## TEKS BACAAN
+ + +
Jika kita lebih teliti, maka proporsi lulusan SMU dan SMK yang tidak masuk kategori angkatan kerja dikarenakan ada sebagian yang melanjutkan sekolah (kuliah). Untuk lulusan SMU ada 9 persen melanjutkan pendidikan, sedangkan lulusan SMK hanya 3.98 persen. Artinya, ada kemungkinan lulusan SMU lebih sedikit menganggur dibandingkan SMK, karena kontribusi lulusan yang melanjutkan pendidikan (kuliah), sehingga ia tidak dimasukkan perhitungan disebabkan masuk kategori bukan angkatan kerja.

Berdasarkan data, mari kita buat simulasi, andaikan persentase yang kuliah lulusan SMK sama dengan lulusan SMU, yaitu sebesar 9 persen. Maka diperoleh hasil yang berkebalikan. Yaitu awalnya persentase pengangguran SMK terhadap angkatan kerja sebesar 9.82 persen menjadi 3.65 persen, bandingkan dengan lulusan SMU sebesar 6.96 persen. Artinya, kesimpulan awal berubah. Jika lulusan SMK melanjutkan pendidikan sama peluangnya dengan lulusan SMU, maka sebenarnya angkatan SMU lah yang lebih berkontribusi terhadap pengangguran. Kalau mau dilihat lagi justru lulusan akademi yang paling berkontribusi yaitu sebesar 7.22 persen.

 

Kampus Vokasi

Walaupun itu merupakan data simulasi, namun ada beberapa hal yang perli dicermati. Lulusan SMK sama dengan lulusan SMU, yaitu berada pada rentang umur yang sama. Namun kesempatan untuk melanjutkan studi keduanya jauh berbeda. Data BPS menunjukkan bahwa perbandingan Populasi lulusan SMU dengan SMK sebesar 1.82 kali, atau dengan mudah kira-kira 9:5 atau 64.56 persen berbanding 35.44 persen.  Mohon maaf, sampai tulisan ini diselesaikan, belum ada data tentang perbandingan vokasi dengan non vokasi.

Namun jika dibuat lebih logika vokasi adalah diploma sedangkan yang non vokasi sarjana, maka data BPS 2016 menunjukkan populasi lulusan diploma sebesar 4.242.277, bandingkan dengan sarjana sebanyak 12.690.859. Jika dibandingkan sebesar 2.99 kali. Artinya jauh lebih besar dibandingkan rasio 1.88 kali jumlah lulusan SMU versus SMK.

Artinya, lulusan SMK tidak disiapkan untuk menjangkau lebih tinggi. Program gebyar-gebyar untuk SMK tidak ditindaklanjuti untuk tangga berikutnya. Bahkan nomenklatur vokasi tidak menjadi hal yang dibuat pendataannya baik oleh dikti maupun BPS.

 

Pertanggungjawaban sekolah SMK.
+ + +
(Baris data)
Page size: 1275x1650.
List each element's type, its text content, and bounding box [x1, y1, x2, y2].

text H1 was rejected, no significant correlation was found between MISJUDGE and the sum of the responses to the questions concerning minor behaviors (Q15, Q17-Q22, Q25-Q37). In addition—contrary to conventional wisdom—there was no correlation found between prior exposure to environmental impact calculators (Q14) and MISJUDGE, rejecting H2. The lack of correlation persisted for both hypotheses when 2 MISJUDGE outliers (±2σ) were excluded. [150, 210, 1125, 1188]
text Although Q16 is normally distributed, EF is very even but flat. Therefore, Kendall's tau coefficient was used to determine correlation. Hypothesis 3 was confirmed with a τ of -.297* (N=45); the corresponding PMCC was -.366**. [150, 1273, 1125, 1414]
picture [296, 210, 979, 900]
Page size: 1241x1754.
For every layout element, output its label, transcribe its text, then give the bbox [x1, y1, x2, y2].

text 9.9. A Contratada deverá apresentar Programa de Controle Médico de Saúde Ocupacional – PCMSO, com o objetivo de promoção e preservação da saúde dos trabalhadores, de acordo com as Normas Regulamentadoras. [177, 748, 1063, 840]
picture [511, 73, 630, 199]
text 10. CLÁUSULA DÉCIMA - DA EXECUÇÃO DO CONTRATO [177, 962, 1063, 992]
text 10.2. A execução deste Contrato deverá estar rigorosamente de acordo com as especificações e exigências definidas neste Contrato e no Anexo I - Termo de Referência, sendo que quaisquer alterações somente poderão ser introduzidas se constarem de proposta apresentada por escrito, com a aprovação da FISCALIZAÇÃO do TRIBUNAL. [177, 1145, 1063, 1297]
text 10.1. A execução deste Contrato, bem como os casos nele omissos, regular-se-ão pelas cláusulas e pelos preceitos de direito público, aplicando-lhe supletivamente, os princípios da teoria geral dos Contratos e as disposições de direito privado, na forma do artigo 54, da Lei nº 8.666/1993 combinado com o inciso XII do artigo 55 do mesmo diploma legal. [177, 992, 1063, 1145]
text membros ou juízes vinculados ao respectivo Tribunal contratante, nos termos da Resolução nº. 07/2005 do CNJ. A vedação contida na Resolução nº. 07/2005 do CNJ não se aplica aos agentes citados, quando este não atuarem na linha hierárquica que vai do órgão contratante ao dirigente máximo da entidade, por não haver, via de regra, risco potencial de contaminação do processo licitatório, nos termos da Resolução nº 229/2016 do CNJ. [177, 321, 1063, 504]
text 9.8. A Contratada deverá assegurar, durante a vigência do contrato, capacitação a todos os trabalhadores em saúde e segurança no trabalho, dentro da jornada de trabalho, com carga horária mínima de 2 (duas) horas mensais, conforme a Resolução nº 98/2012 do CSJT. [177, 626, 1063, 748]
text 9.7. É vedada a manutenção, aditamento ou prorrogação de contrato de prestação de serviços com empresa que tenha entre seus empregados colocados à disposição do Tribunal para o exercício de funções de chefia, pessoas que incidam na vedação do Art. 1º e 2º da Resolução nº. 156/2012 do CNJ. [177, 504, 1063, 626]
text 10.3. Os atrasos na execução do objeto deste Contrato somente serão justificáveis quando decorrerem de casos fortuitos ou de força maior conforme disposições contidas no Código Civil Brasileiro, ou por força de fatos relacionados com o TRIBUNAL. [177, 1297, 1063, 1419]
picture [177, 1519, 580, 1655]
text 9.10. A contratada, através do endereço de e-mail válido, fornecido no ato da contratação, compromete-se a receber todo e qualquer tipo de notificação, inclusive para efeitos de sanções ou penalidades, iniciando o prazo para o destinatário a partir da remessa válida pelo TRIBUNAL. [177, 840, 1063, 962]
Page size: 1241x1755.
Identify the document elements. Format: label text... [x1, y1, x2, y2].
+ + +
## PERMINTAAN TERTULIS 1
Ambil dari entri baris data, lalu salin persis bagian yang dimulai dari baris yang memuat "text 9.9. A" sampai baris yang memuat "text 10.2. A", termasuk kedua baris itu.
## PERMINTAAN TERTULIS 2
Teruskan tulisan tentang lulusan SMK dan SMU mulai dari kalimat terakhirnya.

## JAWABAN 1
text 9.9. A Contratada deverá apresentar Programa de Controle Médico de Saúde Ocupacional – PCMSO, com o objetivo de promoção e preservação da saúde dos trabalhadores, de acordo com as Normas Regulamentadoras. [177, 748, 1063, 840]
picture [511, 73, 630, 199]
text 10. CLÁUSULA DÉCIMA - DA EXECUÇÃO DO CONTRATO [177, 962, 1063, 992]
text 10.2. A execução deste Contrato deverá estar rigorosamente de acordo com as especificações e exigências definidas neste Contrato e no Anexo I - Termo de Referência, sendo que quaisquer alterações somente poderão ser introduzidas se constarem de proposta apresentada por escrito, com a aprovação da FISCALIZAÇÃO do TRIBUNAL. [177, 1145, 1063, 1297]

## JAWABAN 2
Tuntutan yang berlebihan agar lulusan SMK bekerja sebenarnya tidak pada tempatnya. Mereka harus ditempatkan sesuai dengan tumbuh kembang. Sebagian besar anak-anak kita di usia 18-21 tahun masih belum siap kerja. Lalu, mengapa harus dipersalahkan jika mereka belum bekerja. Kambing hitam lulusan SMK tidak kompeten juga salah alamat. Pada usia tumbuh kembang tersebut, seseorang masih harus ditempatkan sebagai pembelajar kehidupan, belum pembelajaran kekhususan. Baik WHO maupun Depkes masih menempatkan usia 18 tahun sebagai kategori remaja.

Oleh karena itu, tidaklah tepat jika seorang anak SMK diperlakukan secara tidak adil dibandingkan dengan SMU. Pemerintah bahkan sudah terlalu terjebak dengan target angka-angka seperti, pada tahun 2017 SMK mencapai 60 persen dan SMA 40 persen. Terkesan apa yang dipikirkan hanya sebatas asumsi angka-angka semata.

Kesalahan berikutnya adalah lulusan SMK dianggap tidak sesuai dengan industri. Oleh karena itu, maka SMK harus didesain untuk lebih mengutamakan kepentingan industri.  Pemikiran ini merupakan cara berfikir model VOC, yaitu menyiapkan  anak-anak sekolah korban politik etis yang disiapkan jadi pegawai Belanda.

Anak-anak SMK masih begitu bersih dan polos untuk dilibatkan pengarahan kepentingan pekerja. Biarkanlah mereka menikmati sekolahnya, tanpa harus dibebani untuk memuaskan warga industri. Anak SMK masih tetap menjadikan pembelajaran sebagai sesuatu yang ia senangi,  bukan sesuatu yang harus ia pikul. Tanpa pernah memikirkan kampus vokasi dan non vokasi.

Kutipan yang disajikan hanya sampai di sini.